I suoi ‘circoletti rossi’, il suo ‘personalissimo cartellino’, la ‘volée agricola’, sono entrati a far parte del lessico comune dello sport, come certe sue frasi memorabili, certi suoi motti che scolpivano una situazione. «Il gioco di Tizio non dà fastidio a Caio», sentenziava qualcuno. «Non gli darà fastidio, ma gli dà 6-0 6-2…», chiosava Rino. Oppure: «chiamato a giocare di tocco, rivela le sue umili origini». E ancora: «gli arbitri hanno due possibilità: essere d’accordo con me, o avere torto». Con quella granitica considerazione di se stesso ci giocava, Rino, un po’ serio un po’ divertito dal personaggio che inevitabilmente si era costruito addosso, e fino a quando la salute glielo ha permesso, è sempre rimasto un punto di riferimento assoluto, un faro per tutti coloro che hanno condiviso trasferte e sale stampa con lui. 
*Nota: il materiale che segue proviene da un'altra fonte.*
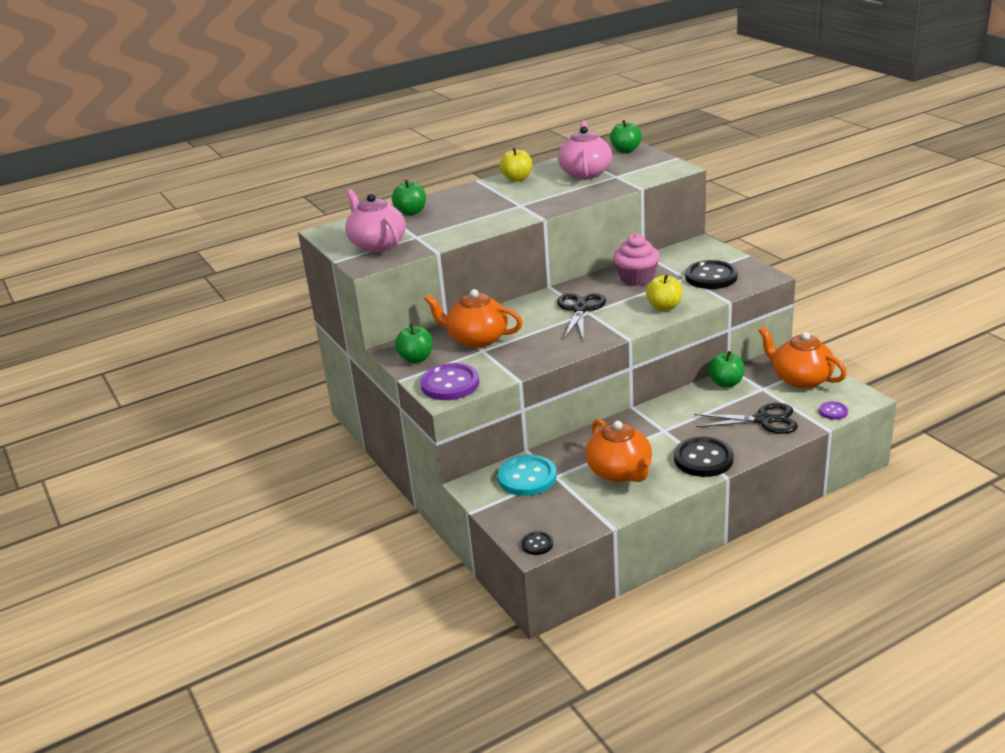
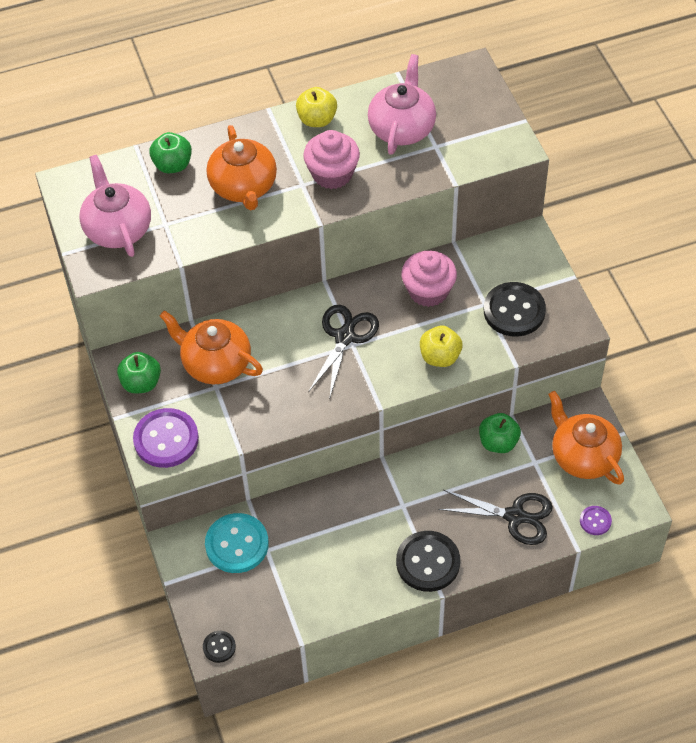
camera: 10 degrees right, 25 degrees up
orange teapot [585,419,652,482] -> orange teapot moved to [207,125,277,210]
green apple [610,120,642,153] -> none
none -> pink cupcake [303,130,360,189]

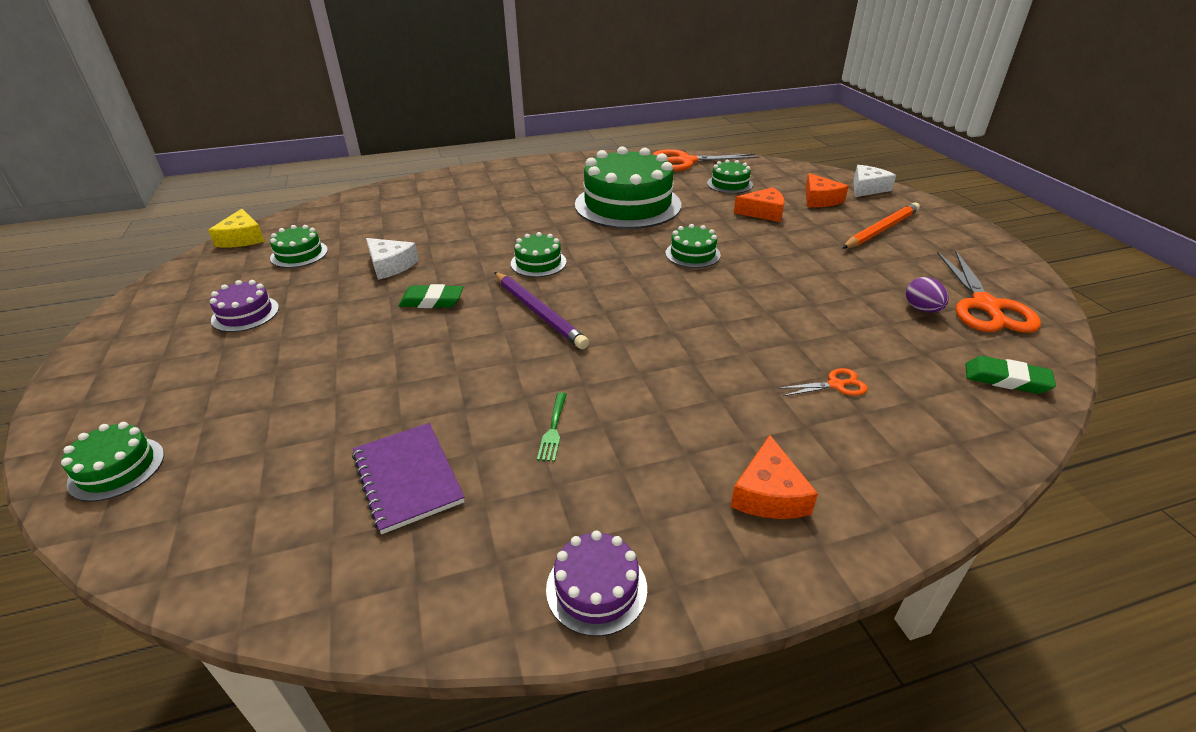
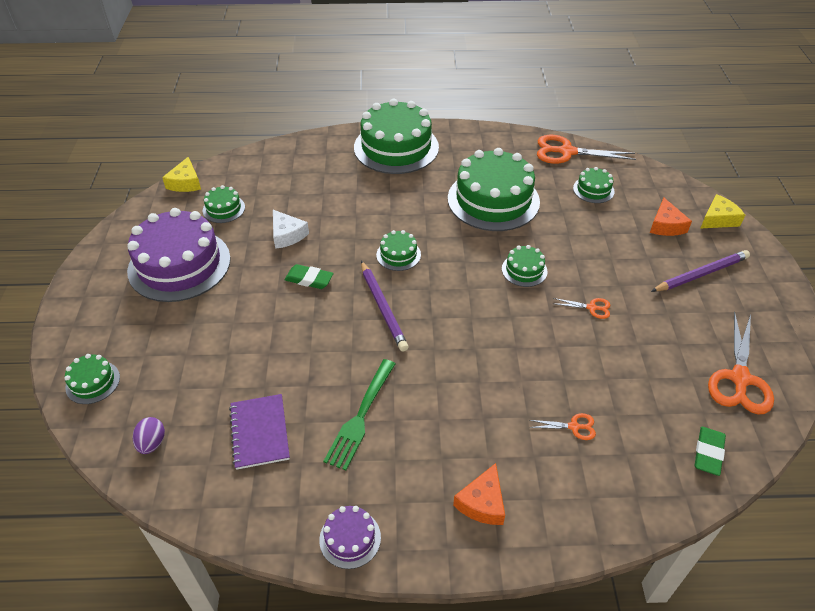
camera: 15 degrees right, 10 degrees up
purple cake [210,280,279,332] -> purple cake [127,208,231,302], size x2.22
green fork [537,392,567,462] -> green fork [323,359,395,470], size x2.01
orange cheese [734,187,785,222] -> none
orange pencil [842,202,920,249] -> purple pencil [651,250,750,292]
white cheese [853,165,896,197] -> yellow cheese [700,194,745,229]
purple egg [906,277,949,313] -> purple egg moved to [133,417,165,454]
green eraser [965,356,1056,394] -> green eraser turned 75 degrees clockwise [694,427,726,476]
none -> green cake [354,99,439,174]
none -> orange scissors [553,298,610,319]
«Non siamo qui a vendere tappeti», era l’espressione che usava quando doveva ammettere, senza sciocchi aziendalismi o inutili ipocrisie, che un match che stava commentando era brutto, poco interessante. Poteva permetterselo, dall’alto delle sue tredici Olimpiadi seguite sul campo, dei 7 SuperBowl, quasi 150 Slam e oltre 400 telecronache di boxe, degli infiniti incontri di tennis commentati, fin dai tempi in cui era lui a pagarsi le spese di trasferte negli Usa o in Australia. E dei tanti premi ricevuti, come si diceva prima negli Usa che in Italia. Nel 1982 e nel 1991 l’Atp gli ha assegnato il «Tennis Writer of the Year», riconoscimento internazionale senza pari, nel 1993 ha vinto il prestigioso Ron Bookman Media Excellence Award, nel 1979 la Penna d’Oro del Coni, oltre a due premi di Letteratura Sportiva, sempre  del Coni, con i volumi «Storia del tennis» e «La grande boxe». E tantissime volte è apparso sui programmi dei tornei italiani e internazionali, specie negli States dove i suoi pronostici erano ricercatissimi. 

Conosceva tutti e da tutti era apprezzato, capace di intervistare Henri Kissinger per la Gazzetta dello Sport e allo stesso tempo avido spettatore del festival di Sanremo – che seguiva con tanto di quote e scommesse insieme ad un gruppo scelto di amici –  di cui ricordava tutte le canzoni, almeno fino a quelle di fine anni ’60. Ma quando un giorno intonò ‘Luci a San Siro’, tutti i colleghi italiani scoppiarono in un applauso: il repertorio si era aggiornato. E così lo ricorderemo, competentissimo e sorridente, pronto a trasformare lo sport in vita e la vita in un lungo e affascinante torneo.

Alla moglie Virginia e ai figli Guido e Monica le più affettuose condoglianze da tutti noi de Il Tennis Italiano.